__TO-DO ITEM__: Extract every line in the rows below that contains the string "What", matching uppercase and lowercase letters exactly.

__RECORDS PROVIDED__:

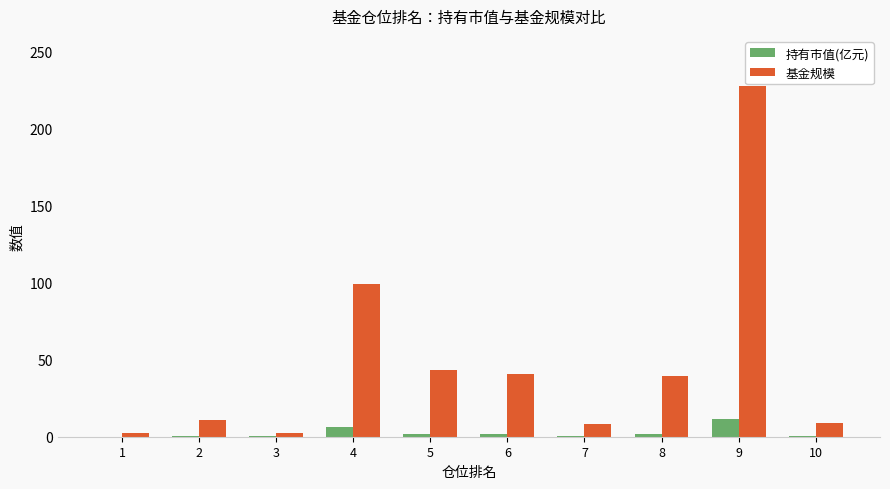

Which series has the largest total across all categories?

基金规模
--
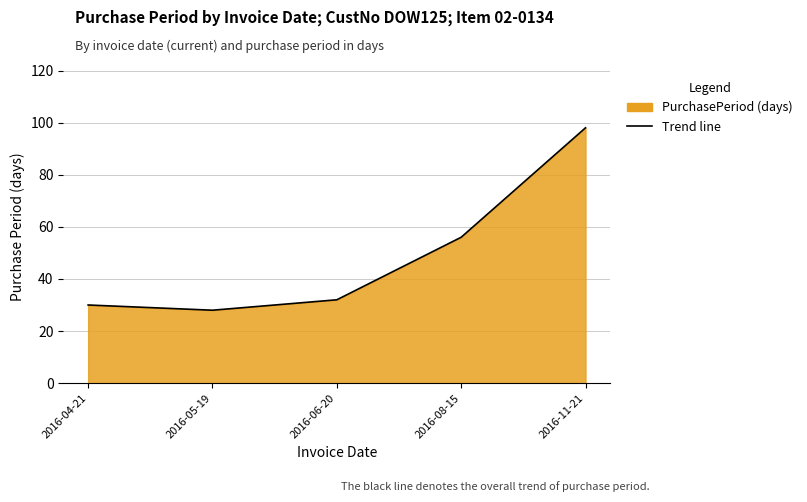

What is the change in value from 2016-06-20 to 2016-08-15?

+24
* * *
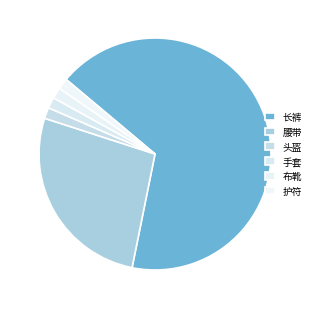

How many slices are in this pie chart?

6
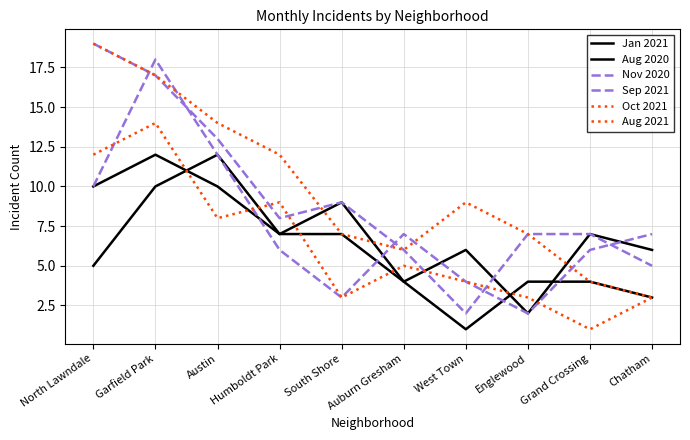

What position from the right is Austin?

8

__ANSWER TO THIS PROBLEM__:
What is the change in value from 2016-06-20 to 2016-08-15?
What position from the right is Austin?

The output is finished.